Матильда перевела дыхание почти что со вздохом облегчения.
– Мариус Иванович, дорогой, конечно! Я влюблена, я люблю. И я любима, – восторженно прошептала она.
Балетмейстер продолжал внимательно и чуть сурово вглядываться в свою подопечную.
– А ты страдал?
– Конечно, нет, – не раздумывая ответила Матильда. Вопрос показался ей неуместным и диким. Разве страдание – не полная противоположность любви?

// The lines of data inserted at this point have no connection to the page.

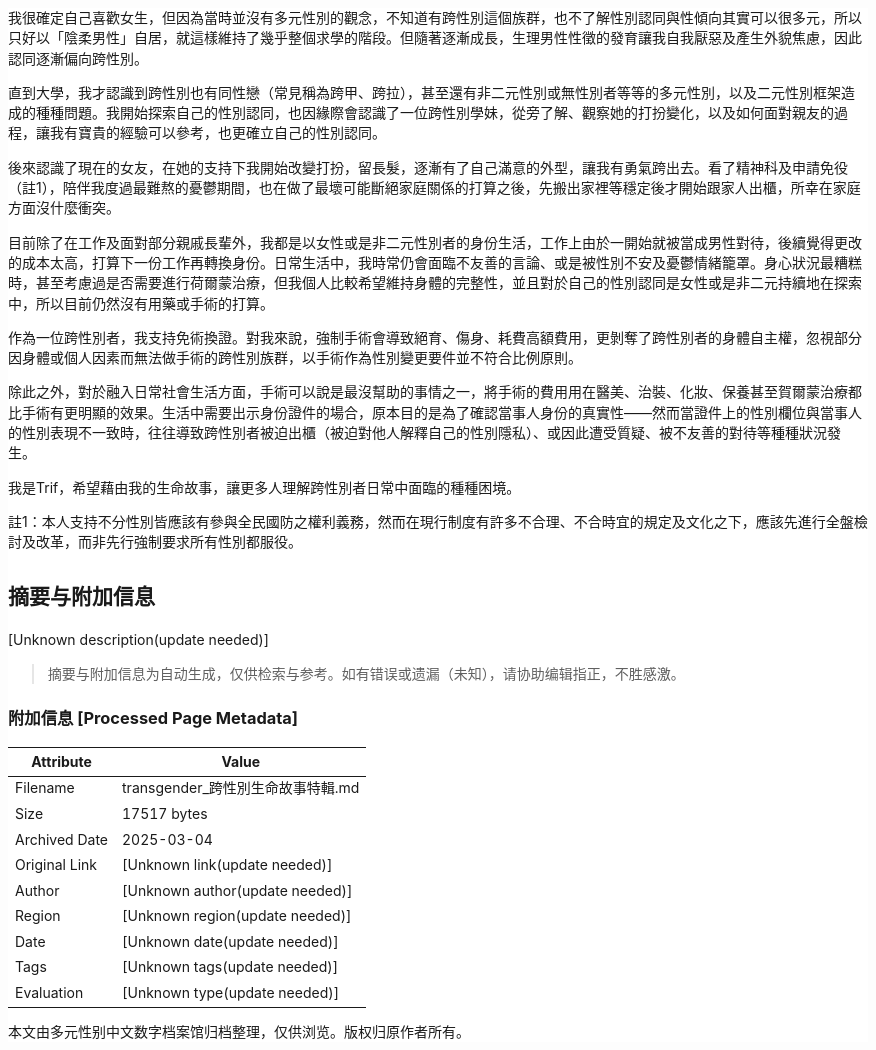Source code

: 我很確定自己喜歡女生，但因為當時並沒有多元性別的觀念，不知道有跨性別這個族群，也不了解性別認同與性傾向其實可以很多元，所以只好以「陰柔男性」自居，就這樣維持了幾乎整個求學的階段。但隨著逐漸成長，生理男性性徵的發育讓我自我厭惡及產生外貌焦慮，因此認同逐漸偏向跨性別。

直到大學，我才認識到跨性別也有同性戀（常見稱為跨甲、跨拉），甚至還有非二元性別或無性別者等等的多元性別，以及二元性別框架造成的種種問題。我開始探索自己的性別認同，也因緣際會認識了一位跨性別學妹，從旁了解、觀察她的打扮變化，以及如何面對親友的過程，讓我有寶貴的經驗可以參考，也更確立自己的性別認同。

後來認識了現在的女友，在她的支持下我開始改變打扮，留長髮，逐漸有了自己滿意的外型，讓我有勇氣跨出去。看了精神科及申請免役（註1），陪伴我度過最難熬的憂鬱期間，也在做了最壞可能斷絕家庭關係的打算之後，先搬出家裡等穩定後才開始跟家人出櫃，所幸在家庭方面沒什麼衝突。

目前除了在工作及面對部分親戚長輩外，我都是以女性或是非二元性別者的身份生活，工作上由於一開始就被當成男性對待，後續覺得更改的成本太高，打算下一份工作再轉換身份。日常生活中，我時常仍會面臨不友善的言論、或是被性別不安及憂鬱情緒籠罩。身心狀況最糟糕時，甚至考慮過是否需要進行荷爾蒙治療，但我個人比較希望維持身體的完整性，並且對於自己的性別認同是女性或是非二元持續地在探索中，所以目前仍然沒有用藥或手術的打算。

作為一位跨性別者，我支持免術換證。對我來說，強制手術會導致絕育、傷身、耗費高額費用，更剝奪了跨性別者的身體自主權，忽視部分因身體或個人因素而無法做手術的跨性別族群，以手術作為性別變更要件並不符合比例原則。

除此之外，對於融入日常社會生活方面，手術可以說是最沒幫助的事情之一，將手術的費用用在醫美、治裝、化妝、保養甚至賀爾蒙治療都比手術有更明顯的效果。生活中需要出示身份證件的場合，原本目的是為了確認當事人身份的真實性——然而當證件上的性別欄位與當事人的性別表現不一致時，往往導致跨性別者被迫出櫃（被迫對他人解釋自己的性別隱私）、或因此遭受質疑、被不友善的對待等種種狀況發生。

我是Trif，希望藉由我的生命故事，讓更多人理解跨性別者日常中面臨的種種困境。

註1：本人支持不分性別皆應該有參與全民國防之權利義務，然而在現行制度有許多不合理、不合時宜的規定及文化之下，應該先進行全盤檢討及改革，而非先行強制要求所有性別都服役。



## 摘要与附加信息


[Unknown description(update needed)]


> 摘要与附加信息为自动生成，仅供检索与参考。如有错误或遗漏（未知），请协助编辑指正，不胜感激。

### 附加信息 [Processed Page Metadata]

| Attribute       | Value                                  |
|-----------------|----------------------------------------|
| Filename        | transgender_跨性別生命故事特輯.md                             |
| Size            | 17517 bytes                           |
| Archived Date   | 2025-03-04                             |
| Original Link   | [Unknown link(update needed)]                       |
| Author          | [Unknown author(update needed)]                               |
| Region          | [Unknown region(update needed)]                               |
| Date            | [Unknown date(update needed)]                                 |
| Tags            | [Unknown tags(update needed)]                                 |
| Evaluation            | [Unknown type(update needed)]                                 |


本文由多元性别中文数字档案馆归档整理，仅供浏览。版权归原作者所有。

– Нет, – покачал головой Мариус Иванович, – Эсмиральда – нет.
Ласково глядя на обескураженную Матильду, он постарался объяснить ей свою позицию: это хорошо, что она не страдала, по человеческим меркам это, бесспорно, хорошо. А для артистки – плохо. Пусть Матильда снова придет к нему, когда она поймет, что есть страдания в жизни человека, пройдет их и примет их, уцелеет в этом опыте и станет сильнее. И тогда она сможет быть Эсмеральдой. Медеей. Офелией и Джульеттой. Еленой Троянской и не дождавшейся Одиссея Пенелопой. Марией Магдальской и Жанной д’Арк. А пока она просто Матильда.
От этого разговора у Матильды остался неприятный осадок.
Тем не менее, Петипа дал ей ее первый балет в этом же сезоне, спустя месяц после того памятного разговора. Но до этого Матильде предстояло решить еще одну тяжелую задачу, которая грозила обернуться страданиями почище тех, что перечислял ей балетмейстер: Николай должен был вернуться из очередной заграничной поездки, и, хотя они никогда об этом не говорили напрямую, Матильда явственно понимала, что встречаться у нее дома, при родителях, более не допустимо.
Матильде пора было съезжать.
Мама – тоже женщина, она поймет. И уж если кто что-то и знает о страданиях, так это она: похоронившая первого мужа, нашедшая в себе силы полюбить снова, танцевать, любить жизнь и воспитать в этой любви тринадцать детей! О, мама понимала Матильду. Но тут таилась и обратная сторона – вместе с тем мама не сможет не переживать за свою младшую дочку, и что бы Матильда ни сделала, ее страдания всегда будут и мамиными страданиями, и Матильда тут была не властна. По крайней мере, она могла представить себе объяснение с матерью, а вот с отцом – с отцом не могла.